→ **Documento de origem**:
>>>

Os Intocáveis

Os irmãos P. ainda conseguiram falar antes do juiz Rui Teixeira chegar à Assembleia da República. J.P. terá dito: «O Guerra está incontactável, deve estar naquela reunião que sabemos». Ao que P. P. respondeu «O procurador-geral disse ao António que achava que já tinha ido tudo para o TIC». In Portugal Diário de 17.10.03

Já nem vale a pena disfarçar. A classe política, de modo geral e em concreto alguns dos seus oficiantes e acólitos que escrevem e comentam os acontecimentos, não gostam nem toleram o actual sistema de escutas telefónicas, legalmente existente e que possibilita às entidades policias, ao MP e ao Juízes de Instrução, a investigação da criminalidade.
Muitos dos que escrevem nem sabem muito bem como se ordenam e executam essas escutas. Mário Soares(!) disse publicamente, há umas semanas atrás que ninguém sabe quem ordena as escutas!!

<<<

→ **Linhas fornecidas**:
>>>

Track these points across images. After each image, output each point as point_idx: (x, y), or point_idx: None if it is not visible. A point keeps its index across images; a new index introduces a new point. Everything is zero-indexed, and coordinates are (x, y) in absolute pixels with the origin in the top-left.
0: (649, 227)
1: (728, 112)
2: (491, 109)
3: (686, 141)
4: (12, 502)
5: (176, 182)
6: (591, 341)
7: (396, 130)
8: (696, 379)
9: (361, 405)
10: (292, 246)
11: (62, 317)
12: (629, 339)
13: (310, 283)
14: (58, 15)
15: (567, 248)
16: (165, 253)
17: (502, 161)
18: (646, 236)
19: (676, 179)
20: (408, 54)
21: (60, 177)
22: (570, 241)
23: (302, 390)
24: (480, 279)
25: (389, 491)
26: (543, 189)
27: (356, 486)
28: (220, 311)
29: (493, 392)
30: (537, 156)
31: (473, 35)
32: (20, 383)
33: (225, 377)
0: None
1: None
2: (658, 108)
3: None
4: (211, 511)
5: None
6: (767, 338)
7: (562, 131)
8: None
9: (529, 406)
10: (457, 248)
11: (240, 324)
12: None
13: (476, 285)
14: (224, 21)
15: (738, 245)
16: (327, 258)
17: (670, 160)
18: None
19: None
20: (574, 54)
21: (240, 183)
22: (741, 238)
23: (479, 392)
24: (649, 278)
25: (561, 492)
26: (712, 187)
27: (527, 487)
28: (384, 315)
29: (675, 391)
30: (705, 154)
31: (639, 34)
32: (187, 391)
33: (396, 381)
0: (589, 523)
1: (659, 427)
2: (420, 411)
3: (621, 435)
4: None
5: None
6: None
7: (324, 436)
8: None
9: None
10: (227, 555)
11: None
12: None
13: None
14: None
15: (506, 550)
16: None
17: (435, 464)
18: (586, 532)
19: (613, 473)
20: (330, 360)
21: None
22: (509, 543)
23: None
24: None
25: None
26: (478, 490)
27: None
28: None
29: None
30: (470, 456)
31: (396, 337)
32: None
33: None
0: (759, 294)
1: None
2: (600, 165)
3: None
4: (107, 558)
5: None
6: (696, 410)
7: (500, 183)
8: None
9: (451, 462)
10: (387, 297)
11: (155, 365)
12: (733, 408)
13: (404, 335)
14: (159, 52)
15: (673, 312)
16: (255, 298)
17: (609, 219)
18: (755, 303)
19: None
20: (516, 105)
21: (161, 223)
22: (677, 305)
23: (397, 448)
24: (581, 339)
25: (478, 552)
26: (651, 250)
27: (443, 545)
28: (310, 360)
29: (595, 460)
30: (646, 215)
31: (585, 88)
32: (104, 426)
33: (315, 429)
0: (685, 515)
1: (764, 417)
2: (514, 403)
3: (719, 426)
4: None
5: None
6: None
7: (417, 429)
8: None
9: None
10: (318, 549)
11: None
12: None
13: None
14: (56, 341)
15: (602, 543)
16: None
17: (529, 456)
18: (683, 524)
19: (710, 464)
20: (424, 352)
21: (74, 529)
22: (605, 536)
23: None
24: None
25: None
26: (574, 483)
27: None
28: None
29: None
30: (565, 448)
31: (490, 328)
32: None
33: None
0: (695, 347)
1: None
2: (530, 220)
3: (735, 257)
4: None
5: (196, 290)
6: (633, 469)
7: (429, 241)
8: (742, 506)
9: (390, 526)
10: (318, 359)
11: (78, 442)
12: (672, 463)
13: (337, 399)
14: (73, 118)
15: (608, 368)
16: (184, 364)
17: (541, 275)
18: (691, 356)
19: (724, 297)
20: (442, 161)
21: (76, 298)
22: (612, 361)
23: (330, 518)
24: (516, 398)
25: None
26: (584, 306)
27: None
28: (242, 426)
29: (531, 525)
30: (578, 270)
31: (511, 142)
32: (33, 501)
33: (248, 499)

<<<

→ **Problema proposto**:
Consegue transcrever por inteiro, palavra por palavra, o texto sobre as escutas telefónicas?

→ **Resultado do exercício**:
Os Intocáveis

Os irmãos P. ainda conseguiram falar antes do juiz Rui Teixeira chegar à Assembleia da República. J.P. terá dito: «O Guerra está incontactável, deve estar naquela reunião que sabemos». Ao que P. P. respondeu «O procurador-geral disse ao António que achava que já tinha ido tudo para o TIC». In Portugal Diário de 17.10.03

Já nem vale a pena disfarçar. A classe política, de modo geral e em concreto alguns dos seus oficiantes e acólitos que escrevem e comentam os acontecimentos, não gostam nem toleram o actual sistema de escutas telefónicas, legalmente existente e que possibilita às entidades policias, ao MP e ao Juízes de Instrução, a investigação da criminalidade.
Muitos dos que escrevem nem sabem muito bem como se ordenam e executam essas escutas. Mário Soares(!) disse publicamente, há umas semanas atrás que ninguém sabe quem ordena as escutas!!